Boyd also was the first to use plastic coated gin cards and in 1963, was the first to spread Omaha. He called it Nugget Hold’em. Boyd would run the room, site of some of the biggest games in the history of poker, for the next 34 years. He was elected to the Poker Hall of Fame in 1981.

Mr. Boyd

Boyd may have been the best five-card stud player in the world. He spent decades playing in the stratosphere with the likes of Moss, Nick Dandolos, Sailor Roberts and Brunson (just to name a few). According to the Sun obituary, he won a $100,000 pot from Jimmy Casella with a pair of deuces in a no-limit 5-card stud game.

Al Alvarez wrote about Boyd in his Poker: Bluffs, Bets, and Bad Beats:

“At that time the great master of five-card stud was Bill Boyd, a courtly gentleman from Arkansas who was usually referred to, even by his friends, as Mr. Boyd. Mr. Boyd… was generally recognized to be the finest five-card stud poker player in America.”

Boyd won the five-card stud event at the first four World Series of Poker gatherings (’71,’72,’73,’74). It wasn’t offered as an event again. People joke that Boyd killed it with his prowess, but the truth is it was a dying game, a game played by old men like Mr. Boyd.

Amarillo Slim said “I’d rather catch frost on my winter peaches than play stud with Bill Boyd.”

People liked him. He sounded like a genuinely nice guy. He respected people and they gave it right back.

Here’s what Sam O’Connor wrote about him in Tales of Old Las Vegas:

“Bill had an easy manner and a way of engaging in brief, good conversation. He nearly always wore a sports jacket with duck vents and, when he was standing, he would rock forward and his tiptoes, trying to be just a little taller. Bill gave everybody a friendly smile and a firm hand-shake, employee and customer alike.”

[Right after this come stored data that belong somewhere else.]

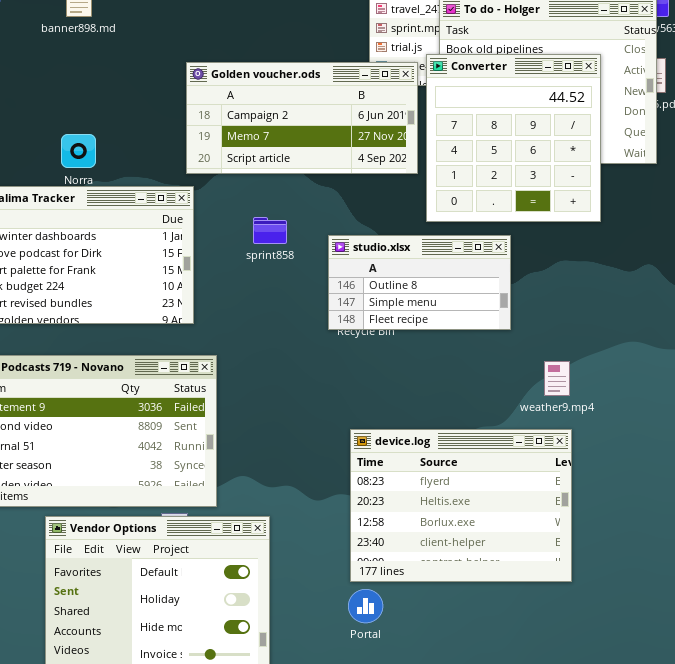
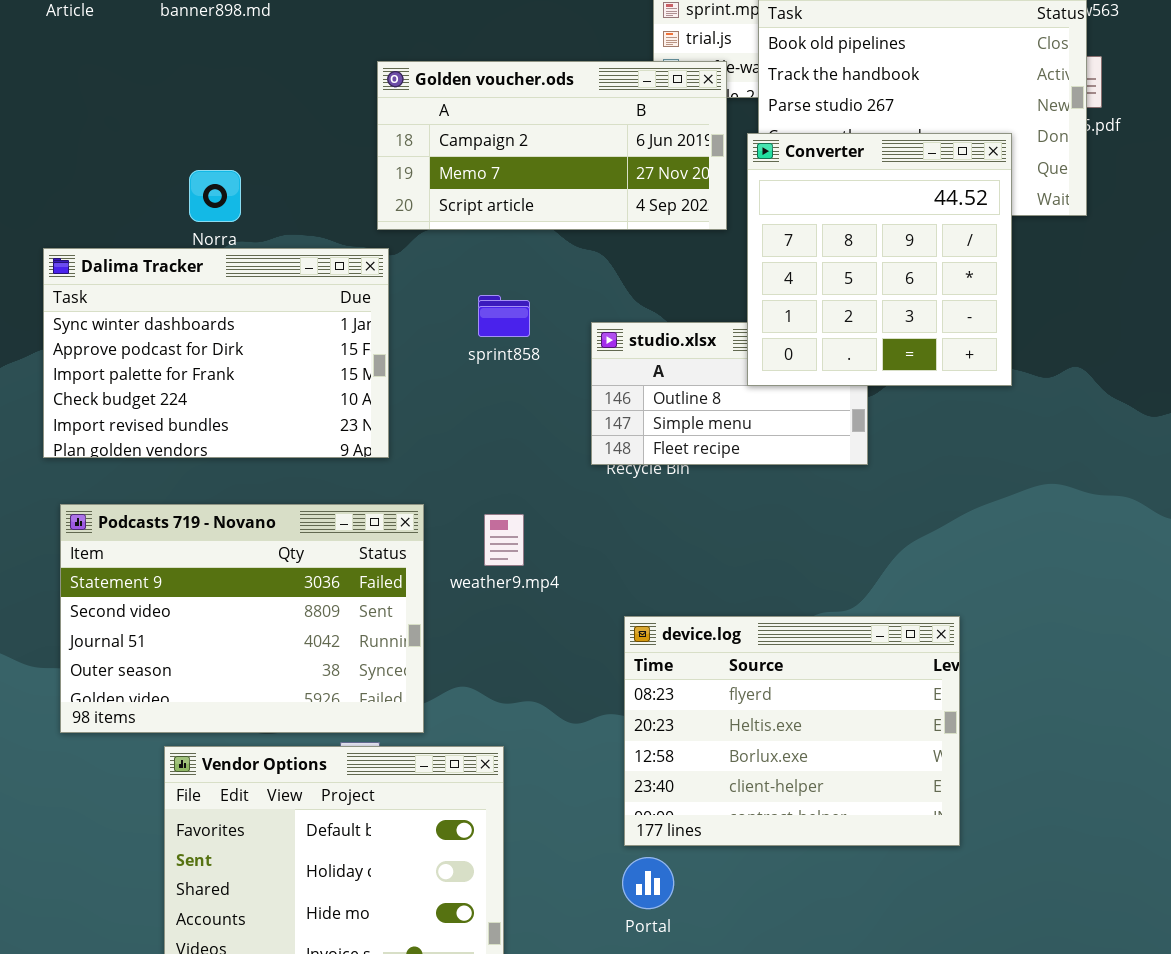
Converter: [426,54,601,222] -> [747,133,1012,386], moved
weather9.mp4: [544,361,570,396] -> [484,514,524,566], moved

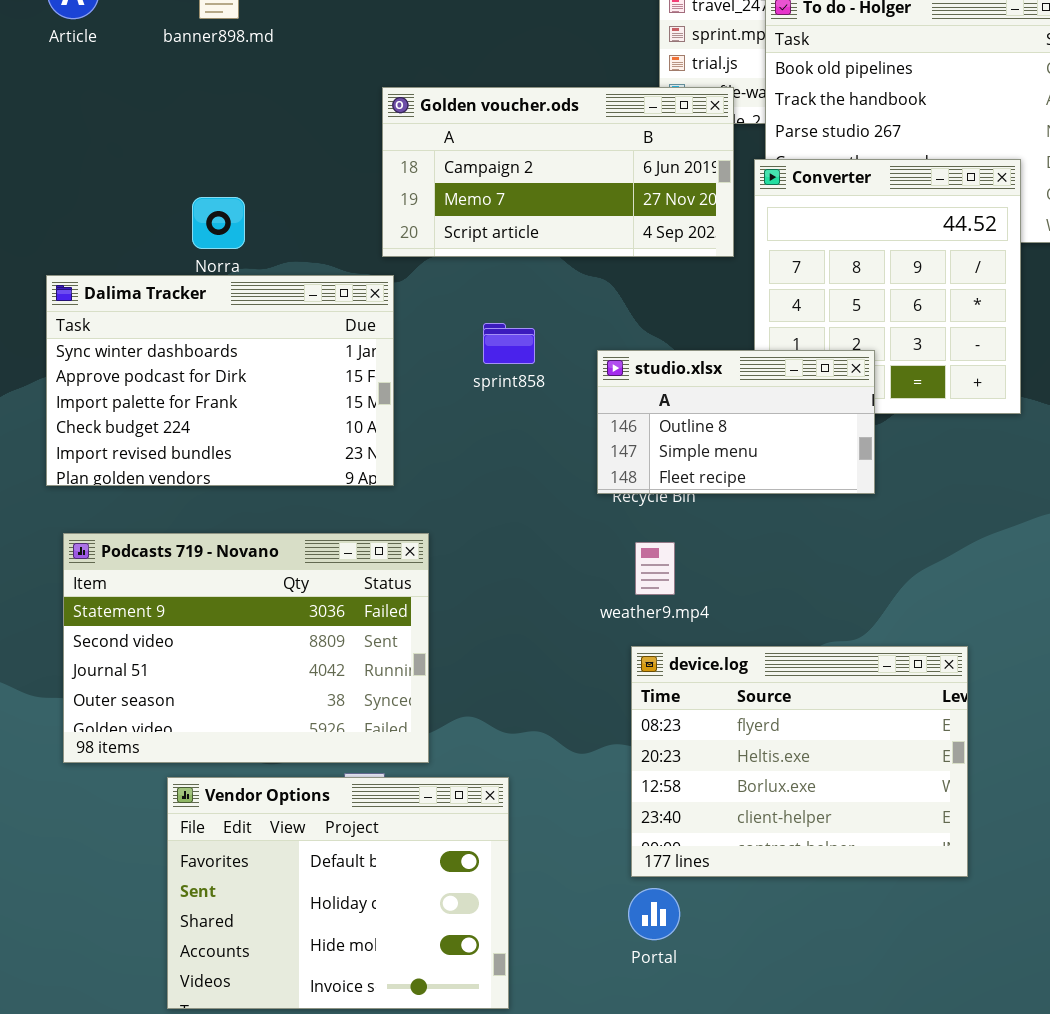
studio.xlsx: [591,322,868,465] -> [597,350,875,494], raised
weather9.mp4: [484,514,524,566] -> [635,542,675,595], moved

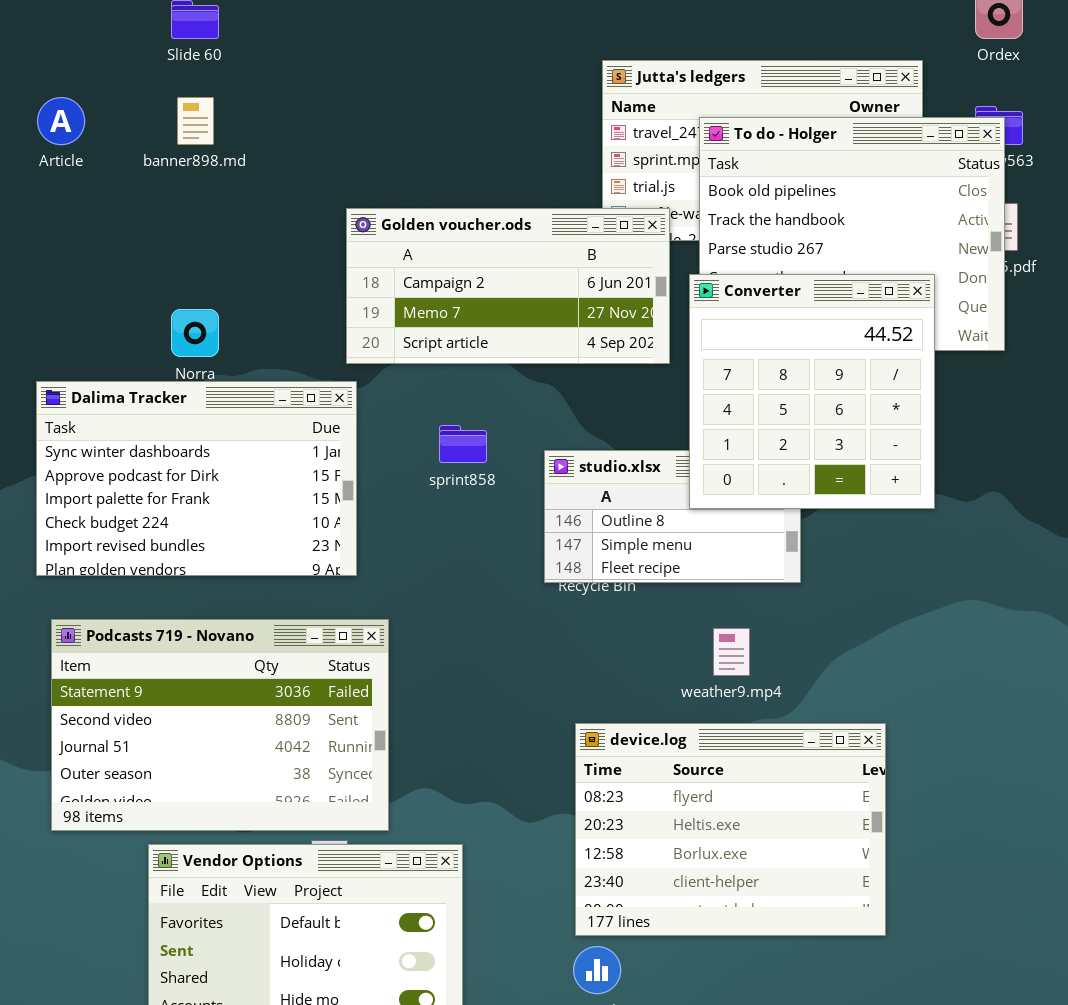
Converter: [754,159,1021,414] -> [689,274,935,509], raised
weather9.mp4: [635,542,675,595] -> [713,628,750,676], moved

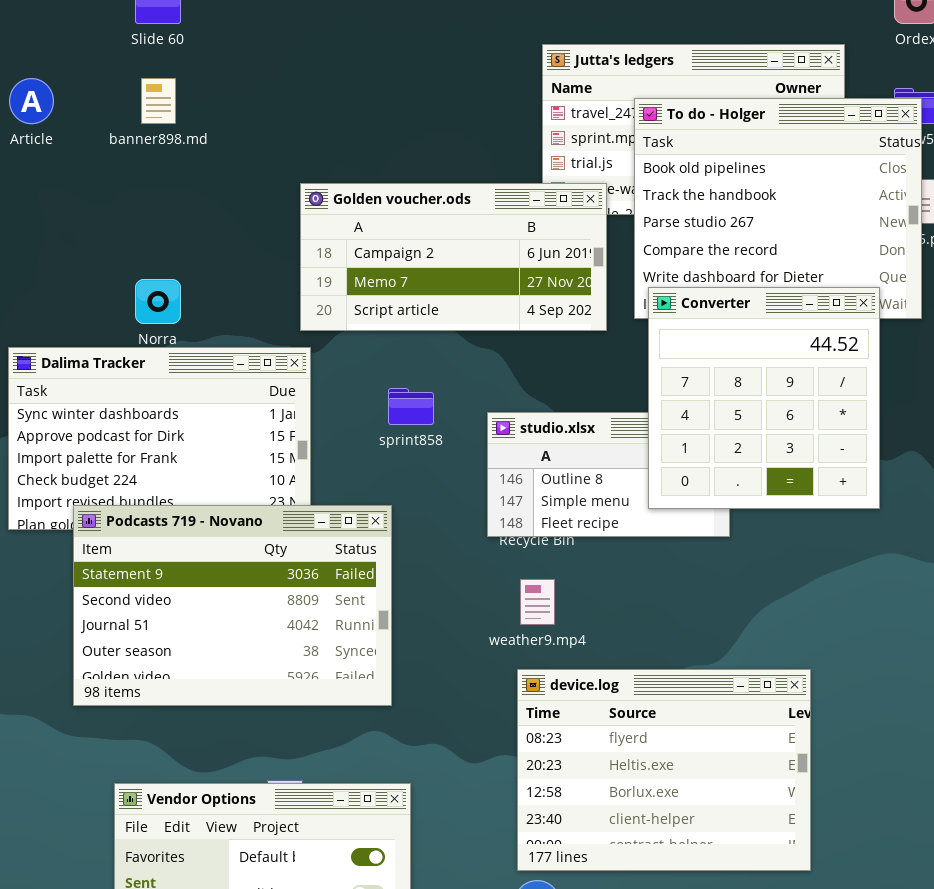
Converter: [689,274,935,509] -> [648,287,880,509], moved
Podcasts 719 - Novano: [51,619,389,831] -> [73,505,392,706], moved
weather9.mp4: [713,628,750,676] -> [520,579,555,625], moved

And from Alvarez’s The Biggest Game in Town:

“Boyd is a sober-suited old man who looks like a family doctor and manages the card room at the Golden Nugget. He is also the undefeated champion at five-card stud – so good that in the end no one would play against him, and the event lapsed from the World Series.”

When the Mirage opened in 1989, Boyd was honored by being dealt the first hand.

Brad Boyd, Bill’s son, said his dad’s superb observational skills set him apart from other players, and once they left him, he stopped playing.

He retired from poker in 1982 and passed away November 21, 1997. He was 91.